More options are great, but they can also be overwhelming. I bet some new car buyers have a hard time picking among those Ford trucks. Not long ago I considered buying an Apple TV streaming gadget, and it took some hunting to figure out the differences between the options that the company was selling. I didn’t buy anything.
A side note: Maybe we don’t need Apple’s product infomercials, like the one on Tuesday, at all?
These staged presentations devoted to what feels like the 32nd version of an iPad made slightly more sense when technology was confined to a shiny thing in a box intended mostly for the 1 percent of die-hards. But now, technology is everything and for everyone. And increasingly, it’s most useful when we don’t notice it all. That includes the smart software that nudges us to read only the important emails or spots a faulty factory assembly line before it breaks down.

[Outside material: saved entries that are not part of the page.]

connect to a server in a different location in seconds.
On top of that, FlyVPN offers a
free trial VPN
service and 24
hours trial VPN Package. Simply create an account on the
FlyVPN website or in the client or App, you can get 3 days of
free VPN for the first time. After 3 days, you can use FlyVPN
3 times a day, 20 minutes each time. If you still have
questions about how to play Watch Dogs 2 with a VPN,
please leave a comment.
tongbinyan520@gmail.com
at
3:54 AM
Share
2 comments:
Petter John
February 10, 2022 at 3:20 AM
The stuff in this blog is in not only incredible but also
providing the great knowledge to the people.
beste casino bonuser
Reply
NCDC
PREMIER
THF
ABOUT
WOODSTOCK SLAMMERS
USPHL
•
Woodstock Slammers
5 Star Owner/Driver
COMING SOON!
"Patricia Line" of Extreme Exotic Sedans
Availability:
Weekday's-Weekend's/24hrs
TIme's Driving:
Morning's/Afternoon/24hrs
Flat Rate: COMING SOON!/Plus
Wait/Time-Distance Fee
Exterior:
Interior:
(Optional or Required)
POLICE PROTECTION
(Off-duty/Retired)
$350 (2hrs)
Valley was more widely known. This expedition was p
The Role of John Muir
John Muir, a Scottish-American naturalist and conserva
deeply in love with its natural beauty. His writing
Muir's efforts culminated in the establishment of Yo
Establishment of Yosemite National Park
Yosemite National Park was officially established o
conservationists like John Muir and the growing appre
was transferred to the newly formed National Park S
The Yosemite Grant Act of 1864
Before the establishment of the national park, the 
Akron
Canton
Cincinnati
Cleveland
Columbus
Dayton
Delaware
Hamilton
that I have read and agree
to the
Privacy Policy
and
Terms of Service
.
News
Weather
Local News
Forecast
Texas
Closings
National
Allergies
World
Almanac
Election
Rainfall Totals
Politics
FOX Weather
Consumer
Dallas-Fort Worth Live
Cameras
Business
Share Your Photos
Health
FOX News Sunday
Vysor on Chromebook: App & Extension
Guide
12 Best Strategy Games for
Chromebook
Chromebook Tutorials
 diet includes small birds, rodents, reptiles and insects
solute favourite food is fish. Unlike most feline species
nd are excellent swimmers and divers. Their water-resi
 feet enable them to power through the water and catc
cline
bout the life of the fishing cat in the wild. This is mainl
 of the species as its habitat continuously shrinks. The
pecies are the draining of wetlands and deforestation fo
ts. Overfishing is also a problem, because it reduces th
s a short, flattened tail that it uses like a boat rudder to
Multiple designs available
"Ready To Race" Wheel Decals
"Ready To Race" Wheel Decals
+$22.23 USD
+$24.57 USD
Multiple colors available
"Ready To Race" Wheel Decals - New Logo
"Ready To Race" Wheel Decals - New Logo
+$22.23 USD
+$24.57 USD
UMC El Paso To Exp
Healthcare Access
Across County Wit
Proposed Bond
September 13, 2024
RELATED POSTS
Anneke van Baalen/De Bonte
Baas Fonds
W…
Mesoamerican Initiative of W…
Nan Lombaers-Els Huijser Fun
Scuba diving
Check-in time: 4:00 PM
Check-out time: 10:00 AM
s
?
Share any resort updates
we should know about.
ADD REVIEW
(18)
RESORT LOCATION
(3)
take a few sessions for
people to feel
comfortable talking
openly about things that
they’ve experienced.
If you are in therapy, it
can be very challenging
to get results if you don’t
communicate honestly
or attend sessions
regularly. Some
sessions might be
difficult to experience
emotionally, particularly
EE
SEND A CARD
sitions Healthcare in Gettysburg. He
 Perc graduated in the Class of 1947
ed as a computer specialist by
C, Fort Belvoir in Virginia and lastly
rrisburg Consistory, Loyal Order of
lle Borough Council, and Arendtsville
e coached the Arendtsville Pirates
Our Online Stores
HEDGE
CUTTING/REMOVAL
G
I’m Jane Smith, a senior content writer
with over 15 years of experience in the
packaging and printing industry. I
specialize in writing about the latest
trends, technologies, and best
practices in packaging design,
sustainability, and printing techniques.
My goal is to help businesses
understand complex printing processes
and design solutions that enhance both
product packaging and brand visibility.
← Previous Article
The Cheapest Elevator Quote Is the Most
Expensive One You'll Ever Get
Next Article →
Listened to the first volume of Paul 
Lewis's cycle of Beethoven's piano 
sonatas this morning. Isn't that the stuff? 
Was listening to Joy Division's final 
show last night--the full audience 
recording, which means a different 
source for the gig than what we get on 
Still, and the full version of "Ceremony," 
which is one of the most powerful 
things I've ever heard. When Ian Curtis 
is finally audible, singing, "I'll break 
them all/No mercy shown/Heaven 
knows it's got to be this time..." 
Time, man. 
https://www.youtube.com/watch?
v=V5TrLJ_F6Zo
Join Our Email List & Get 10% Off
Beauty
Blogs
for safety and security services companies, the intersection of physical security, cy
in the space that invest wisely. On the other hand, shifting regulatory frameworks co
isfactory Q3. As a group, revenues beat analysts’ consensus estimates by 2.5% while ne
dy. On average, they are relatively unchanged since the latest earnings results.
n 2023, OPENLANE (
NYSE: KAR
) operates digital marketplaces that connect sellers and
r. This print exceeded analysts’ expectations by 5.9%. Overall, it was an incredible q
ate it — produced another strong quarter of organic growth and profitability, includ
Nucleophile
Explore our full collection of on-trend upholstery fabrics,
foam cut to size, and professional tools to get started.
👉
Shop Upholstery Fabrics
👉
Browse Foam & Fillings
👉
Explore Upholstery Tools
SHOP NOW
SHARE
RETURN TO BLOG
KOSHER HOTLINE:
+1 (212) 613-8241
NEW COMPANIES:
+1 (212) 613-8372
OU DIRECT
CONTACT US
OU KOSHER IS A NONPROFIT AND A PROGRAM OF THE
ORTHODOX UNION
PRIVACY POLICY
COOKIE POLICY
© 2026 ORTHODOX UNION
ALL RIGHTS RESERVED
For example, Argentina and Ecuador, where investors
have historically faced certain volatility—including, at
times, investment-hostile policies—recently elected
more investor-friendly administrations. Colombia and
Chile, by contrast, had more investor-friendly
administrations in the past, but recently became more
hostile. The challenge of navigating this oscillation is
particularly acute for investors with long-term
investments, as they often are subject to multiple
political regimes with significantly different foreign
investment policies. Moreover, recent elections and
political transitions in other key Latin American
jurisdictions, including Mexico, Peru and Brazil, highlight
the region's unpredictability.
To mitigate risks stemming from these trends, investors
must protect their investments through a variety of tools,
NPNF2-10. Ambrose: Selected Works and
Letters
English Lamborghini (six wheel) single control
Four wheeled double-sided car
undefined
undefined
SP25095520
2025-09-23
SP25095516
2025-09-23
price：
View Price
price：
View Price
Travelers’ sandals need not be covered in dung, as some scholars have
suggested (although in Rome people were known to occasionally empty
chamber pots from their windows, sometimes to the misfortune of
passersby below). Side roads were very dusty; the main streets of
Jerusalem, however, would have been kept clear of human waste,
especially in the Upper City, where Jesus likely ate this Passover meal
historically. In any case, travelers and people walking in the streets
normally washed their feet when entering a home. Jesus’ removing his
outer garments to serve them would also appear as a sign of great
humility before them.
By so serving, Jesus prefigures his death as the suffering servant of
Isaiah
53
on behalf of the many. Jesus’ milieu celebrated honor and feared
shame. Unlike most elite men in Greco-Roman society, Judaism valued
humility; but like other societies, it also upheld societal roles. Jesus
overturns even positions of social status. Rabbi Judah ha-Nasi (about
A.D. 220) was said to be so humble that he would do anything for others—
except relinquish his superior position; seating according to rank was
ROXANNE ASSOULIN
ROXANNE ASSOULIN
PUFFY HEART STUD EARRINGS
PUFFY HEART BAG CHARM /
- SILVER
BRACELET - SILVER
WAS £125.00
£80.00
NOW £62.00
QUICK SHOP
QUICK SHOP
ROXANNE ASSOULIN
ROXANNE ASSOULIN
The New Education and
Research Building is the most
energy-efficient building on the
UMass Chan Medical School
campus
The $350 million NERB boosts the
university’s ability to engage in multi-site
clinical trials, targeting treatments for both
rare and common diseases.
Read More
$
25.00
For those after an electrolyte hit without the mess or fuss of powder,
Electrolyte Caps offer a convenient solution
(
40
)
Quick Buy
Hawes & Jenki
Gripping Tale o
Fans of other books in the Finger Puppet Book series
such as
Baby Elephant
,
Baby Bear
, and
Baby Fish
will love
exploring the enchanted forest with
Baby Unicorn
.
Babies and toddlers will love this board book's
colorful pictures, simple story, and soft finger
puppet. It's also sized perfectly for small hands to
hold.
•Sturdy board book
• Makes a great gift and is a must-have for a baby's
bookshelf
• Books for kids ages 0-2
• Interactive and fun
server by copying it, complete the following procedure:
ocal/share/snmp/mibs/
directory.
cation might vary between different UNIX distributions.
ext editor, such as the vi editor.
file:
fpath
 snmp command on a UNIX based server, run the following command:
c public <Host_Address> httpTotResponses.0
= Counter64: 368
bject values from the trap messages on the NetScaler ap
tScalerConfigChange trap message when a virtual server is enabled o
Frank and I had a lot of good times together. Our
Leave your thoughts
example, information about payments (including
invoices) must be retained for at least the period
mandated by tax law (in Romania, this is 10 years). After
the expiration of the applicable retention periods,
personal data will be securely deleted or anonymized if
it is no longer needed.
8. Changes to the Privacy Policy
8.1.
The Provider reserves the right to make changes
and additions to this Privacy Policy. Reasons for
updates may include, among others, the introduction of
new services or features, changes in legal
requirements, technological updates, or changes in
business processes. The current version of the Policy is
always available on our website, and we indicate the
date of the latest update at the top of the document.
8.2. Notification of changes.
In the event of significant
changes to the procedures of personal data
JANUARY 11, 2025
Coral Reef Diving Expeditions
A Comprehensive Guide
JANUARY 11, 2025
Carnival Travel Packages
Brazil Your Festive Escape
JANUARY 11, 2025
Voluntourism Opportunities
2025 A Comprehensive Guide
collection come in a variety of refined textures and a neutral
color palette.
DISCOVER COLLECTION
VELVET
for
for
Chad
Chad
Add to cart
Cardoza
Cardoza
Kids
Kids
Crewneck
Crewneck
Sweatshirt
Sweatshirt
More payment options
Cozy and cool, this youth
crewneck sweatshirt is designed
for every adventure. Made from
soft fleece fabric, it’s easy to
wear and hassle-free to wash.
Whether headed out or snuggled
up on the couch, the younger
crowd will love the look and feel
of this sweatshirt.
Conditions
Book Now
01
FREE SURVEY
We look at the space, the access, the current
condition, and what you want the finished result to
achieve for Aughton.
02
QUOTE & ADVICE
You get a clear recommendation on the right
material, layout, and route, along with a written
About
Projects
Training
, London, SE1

Rant over. My point is that having choices is mostly good for us. But it’s also weird for Apple. The company is a genius at product segmentation, marketing and pricing strategies but tends to behave as though it just makes awesome products and — oopsie, where did these giant piles of cash come from? No one wants to be a try-hard.
Apple has managed to preserve the image of being exclusive and cool while selling one of the most widely used commodities on the planet. Smartphones and many other technologies in our lives are both extremely useful necessities and completely normal. It’s long past time to stop treating the companies behind them like wizards.
Apple now has nearly the array of product options that Cheerios does. That should demystify the company a bit.